En outre, Bordeaux à la chance d’avoir des ultras qui essayent de faire les choses intelligemment.

Alors même que les résultats sont médiocres, on entend peu d’insultes, pas de menace ni de vandalisme comme on peut le voir ailleurs, en France et en Europe. Selon Clément, la confiance et le dialogue président aux relations directes entre la direction et le groupe des supporters. Le président s’est notamment déplacé au local des ultras au début de cette saison pour dialoguer avec eux. Un geste rare dans le football.

Vibrer, oui, mais avec des valeurs

Les Ultramarines prônent aussi certaines valeurs, autours desquelles se retrouvent les habitués du Virage Sud. A contrario de beaucoup de groupes de supporters européens, les Ultramarines s’affichent antifascistes, contre le racisme et toutes formes de discrimination. Cette saison leur banderole contre l’homophobie – Initiée par le réseau Alerta Network dont font partie les Ultramarines – a été particulièrement remarquée, lorsque l’on considère l’ampleur qu’a pris le mouvement contre le mariage pour tous. Du coup on trouve de tout dans le Virage : redskins, punk, locks, gens « ordinaires »…

Ironie suprême, le Virage Sud a pourtant été fermé pour le match face à Guingamp, à cause d’usage répété de fumigènes. Comme il était hors de question pour eux d’accepter une autre affectation, les Ultramarines sont venus manifester contre cette interdiction à l’extérieur de Chaban. Ils ont chanté comme s’ils étaient dans leur cher Virage, et leur équipe a gagné 5 à 1. A la fin du match, Grégory Sertic, Julien Faubert et Lamine Sané sont venus les voir et leur remettre leurs maillots. Car ces quelques joueurs, formés dans le sérail des Girondins, savent ce que les Ultras apportent au club. « Ils ont toujours été là dans les moments difficiles », dit Grégory Sertic.

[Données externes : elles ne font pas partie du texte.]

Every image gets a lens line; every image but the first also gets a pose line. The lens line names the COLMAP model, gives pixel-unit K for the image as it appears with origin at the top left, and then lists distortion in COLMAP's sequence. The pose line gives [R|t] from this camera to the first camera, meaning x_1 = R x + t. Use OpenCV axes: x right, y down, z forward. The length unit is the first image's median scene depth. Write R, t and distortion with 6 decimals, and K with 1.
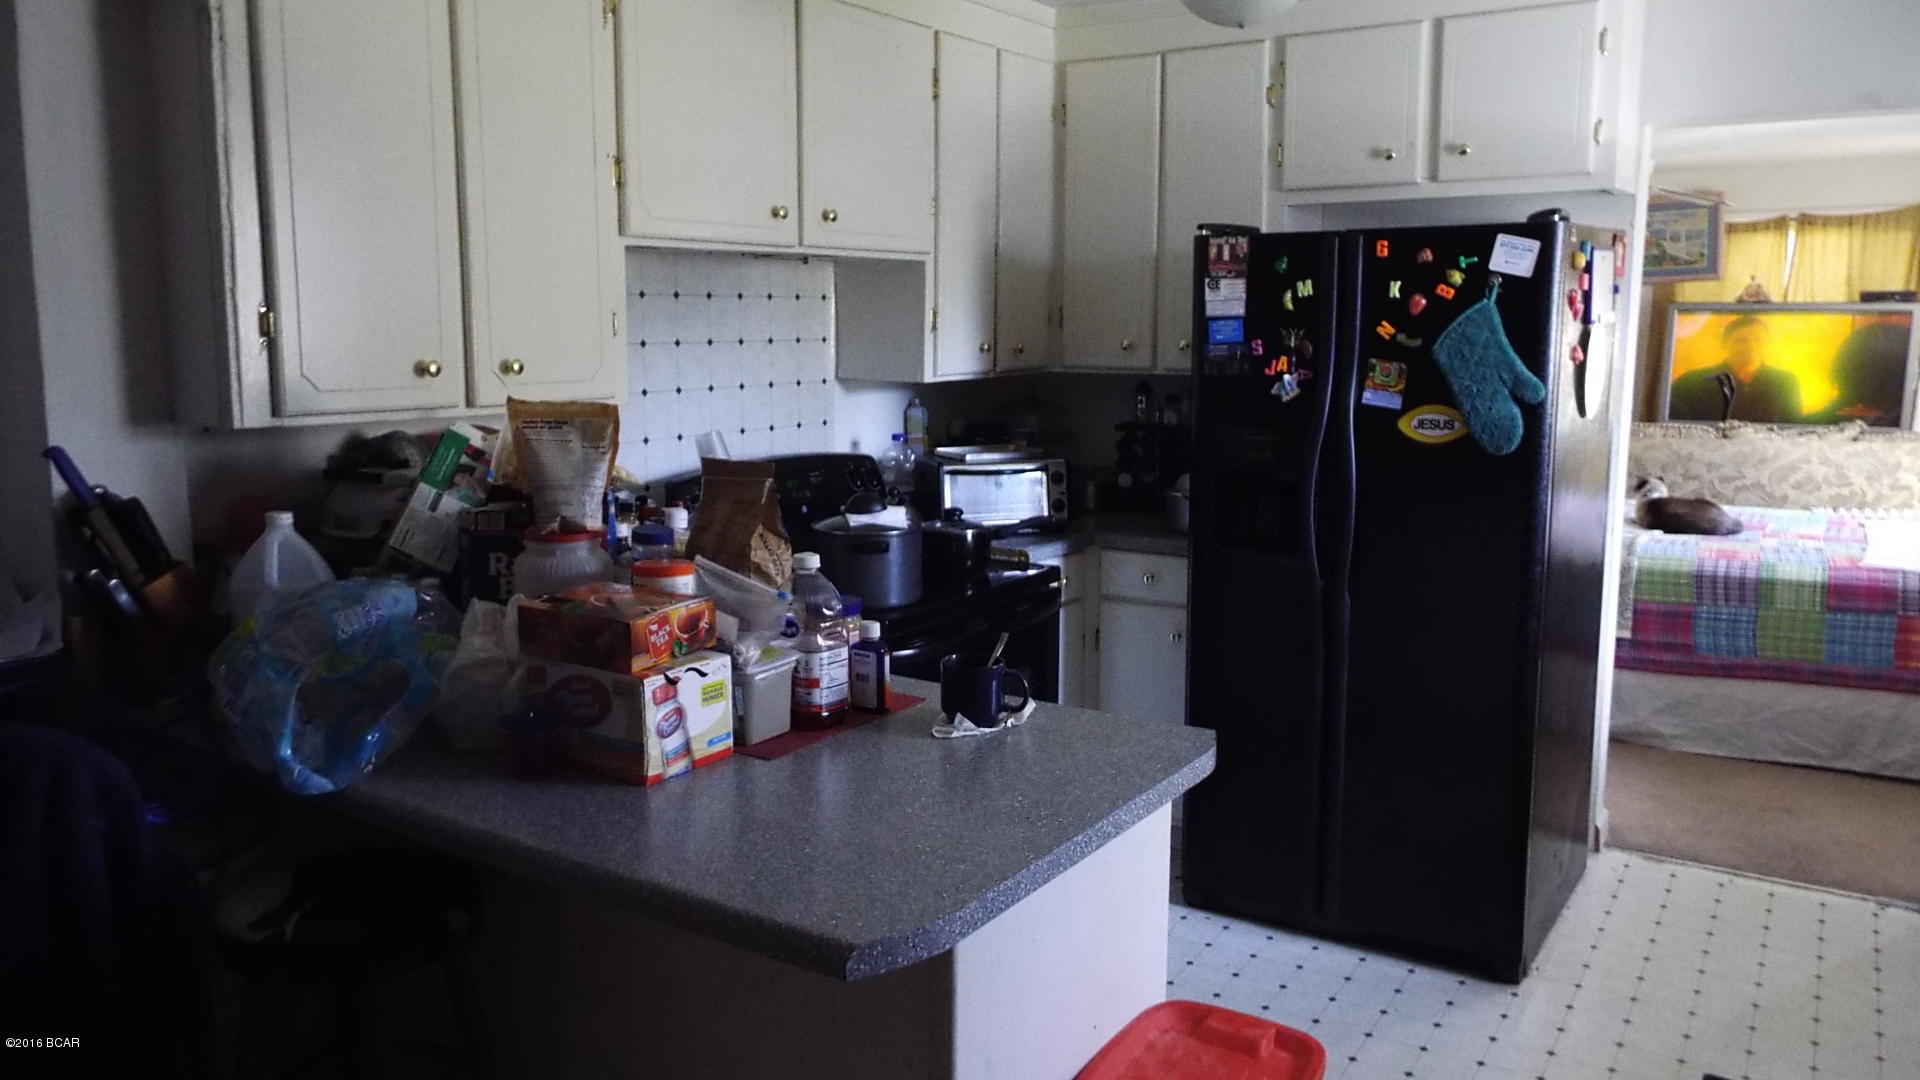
lens RADIAL K [[1463.4, 0, 958.1], [0, 1463.4, 540.9], [0, 0, 1]] dist [0.049160, 0.010021]
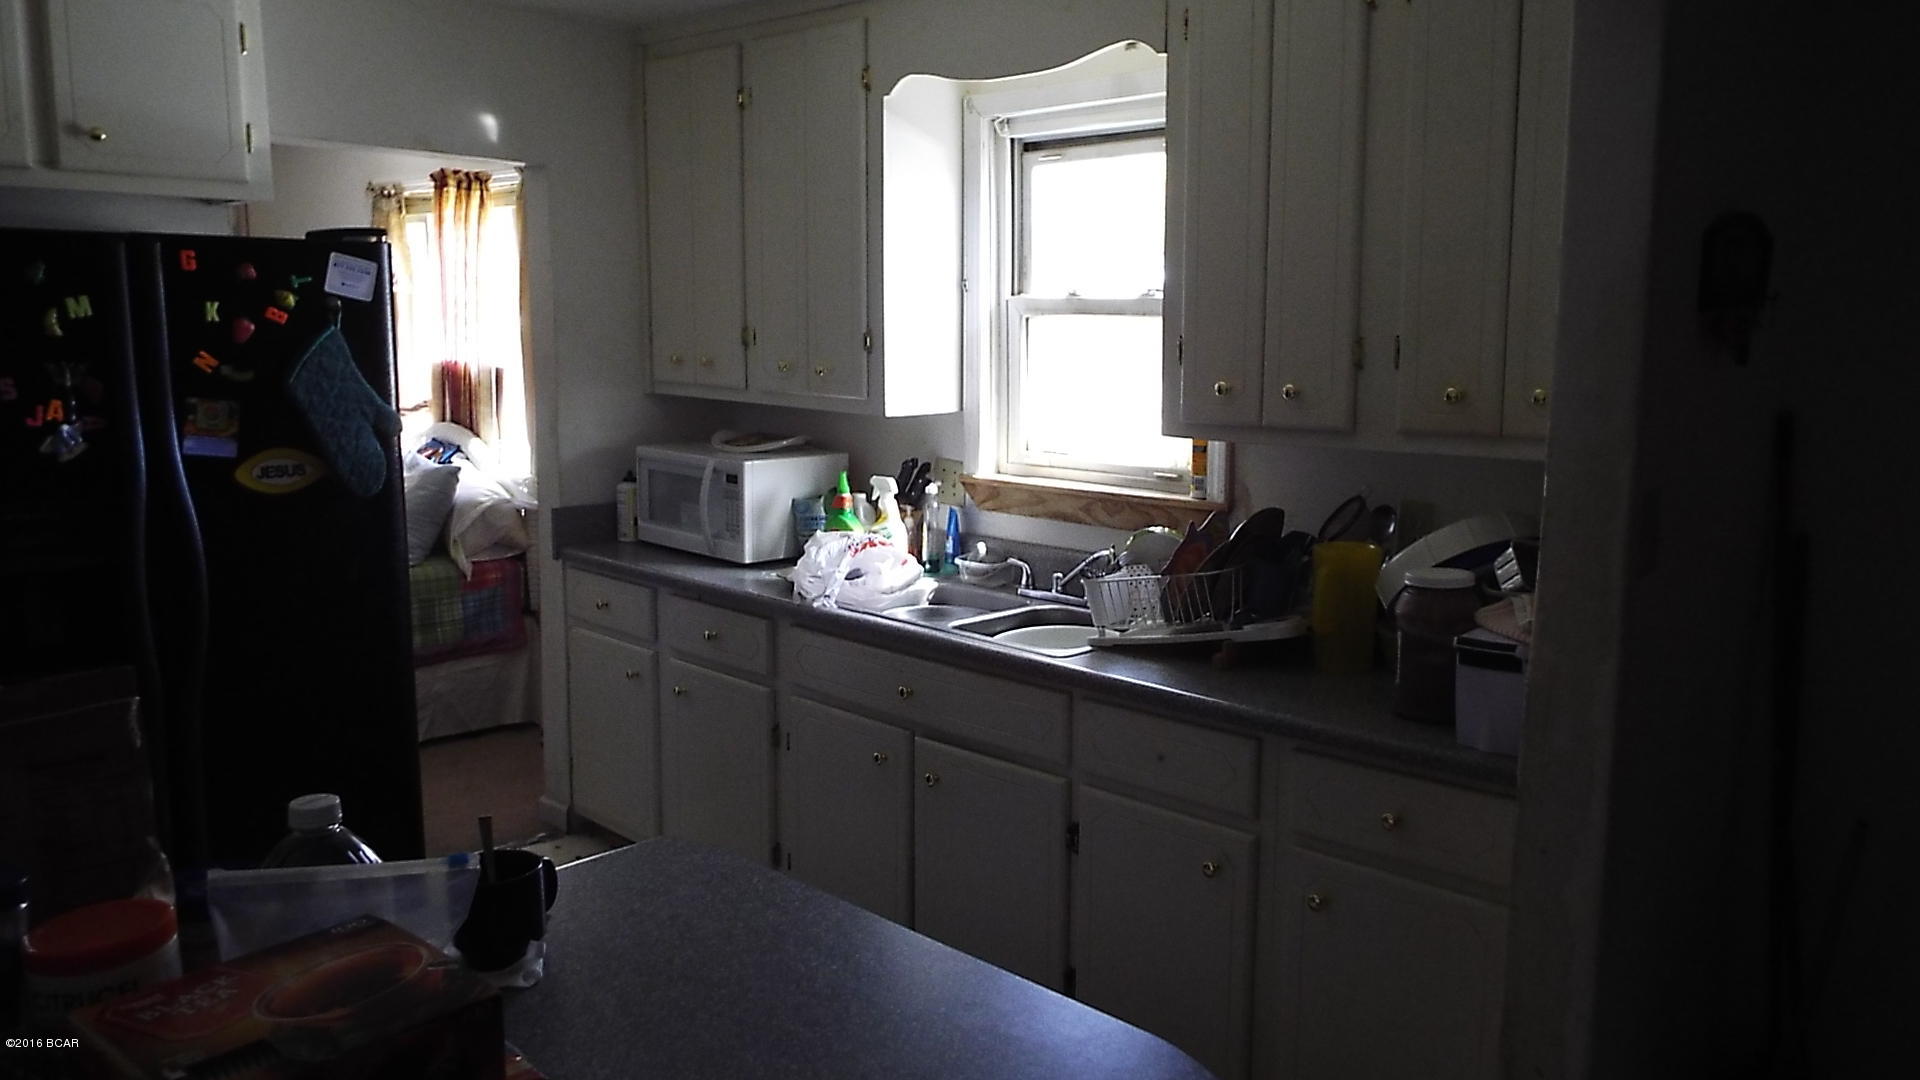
lens RADIAL K [[1463.4, 0, 959.0], [0, 1463.4, 530.9], [0, 0, 1]] dist [0.049160, 0.010021]
pose [[0.230517, -0.141604, 0.962710, -0.410484], [0.145633, 0.983232, 0.109751, -0.081419], [-0.962109, 0.114903, 0.247274, 0.413869]]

Et suivre leur club ils continueront, en espérant des jours meilleurs. L’avenir des Girondins, les journaux en parlent beaucoup. Il y eut la rumeur Gourcuff, père et fils, et c’est actuellement la possible arrivée de Zidane qui fait le buzz – démentie par le principal intéressé .  Une idée qui fait sourire Imanol, et qui laisse sceptique nos autres supporters. Selon Clément, ce n’est « pas forcément un cadeau fait à l’ancien meneur de jeu des Girondins, mais une idée potentiellement excitante, si elle s’accompagne d’une vrai politique sportive ». C’est là le principal, supporters « lambdas » et Ultramarines ne demandent qu’une chose, que leur club les fassent vibrer.